> _WHAT TO WORK ON_: Switch "scatter plot" to "scatter chart" throughout the records below and write them out again with everything else unchanged. Leave the pictures out.

____ DATA FOR THIS EXERCISE

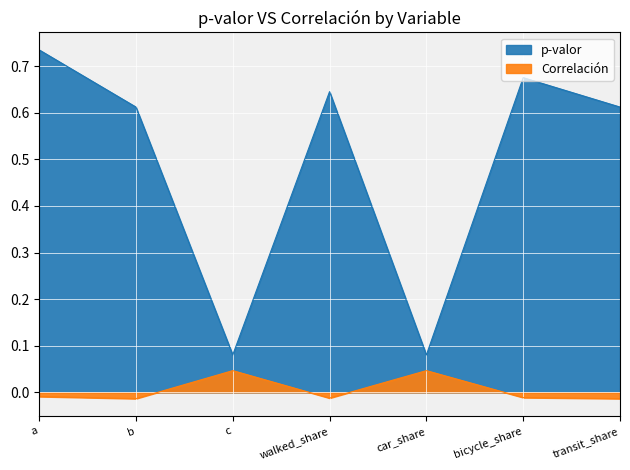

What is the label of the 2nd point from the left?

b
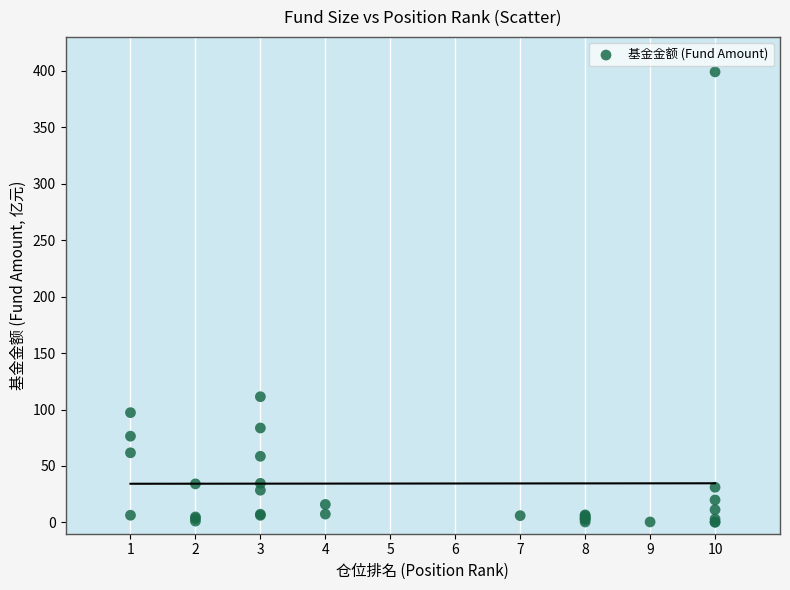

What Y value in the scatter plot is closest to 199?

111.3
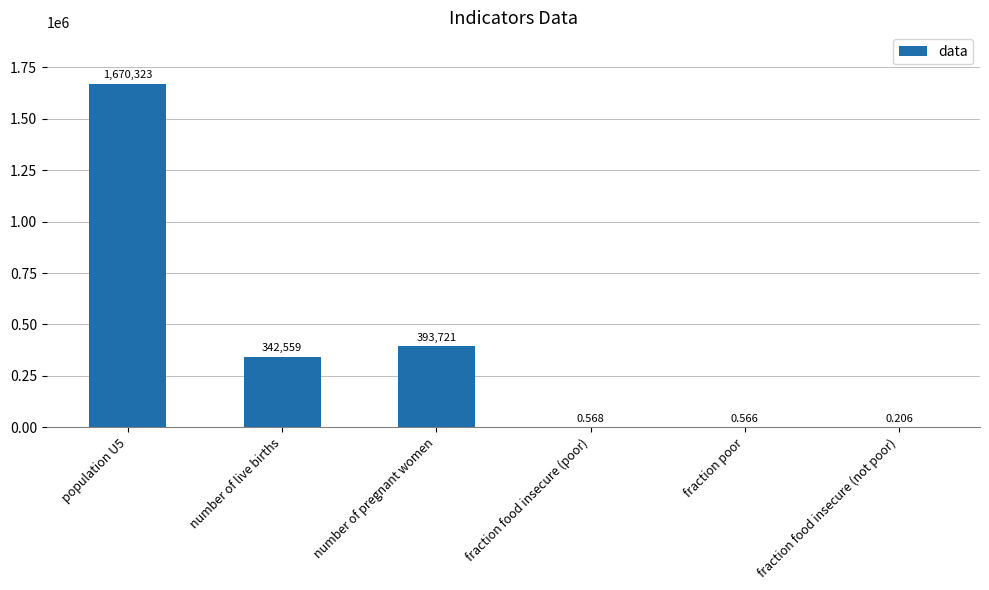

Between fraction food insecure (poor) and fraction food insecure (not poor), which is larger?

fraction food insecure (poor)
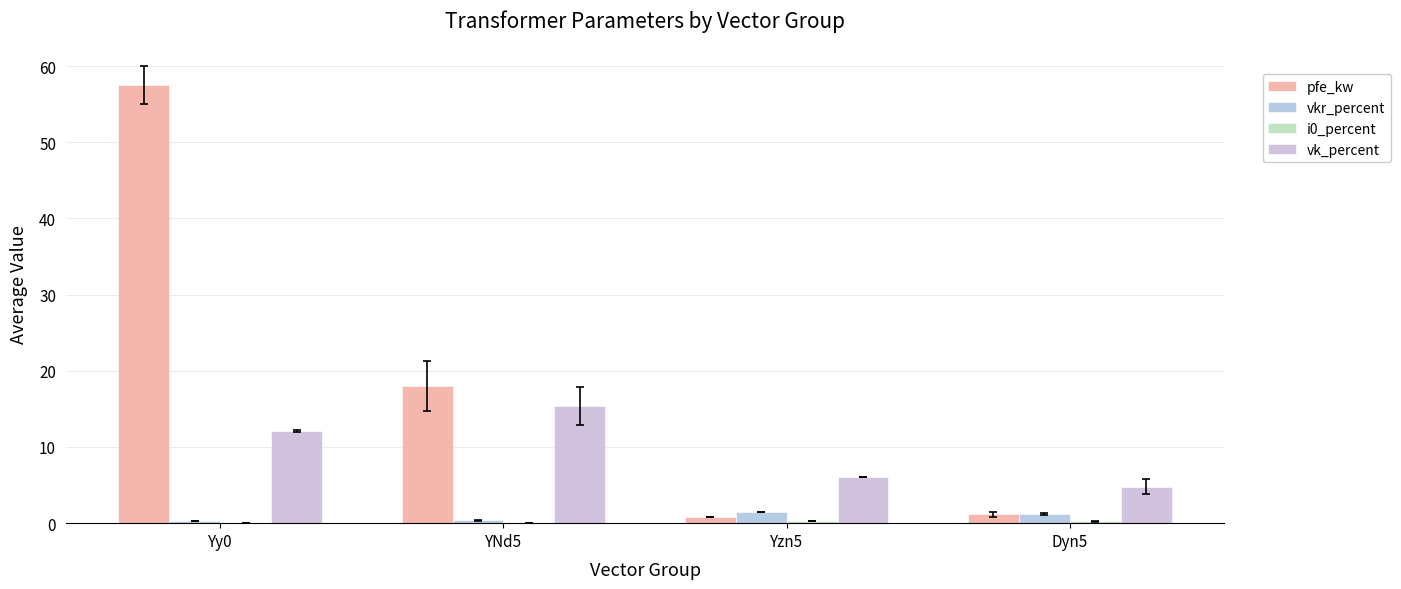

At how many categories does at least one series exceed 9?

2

________

> _RESULT FOR THIS EXERCISE_:
What is the label of the 2nd point from the left?

b

What Y value in the scatter chart is closest to 199?

111.3

Between fraction food insecure (poor) and fraction food insecure (not poor), which is larger?

fraction food insecure (poor)

At how many categories does at least one series exceed 9?

2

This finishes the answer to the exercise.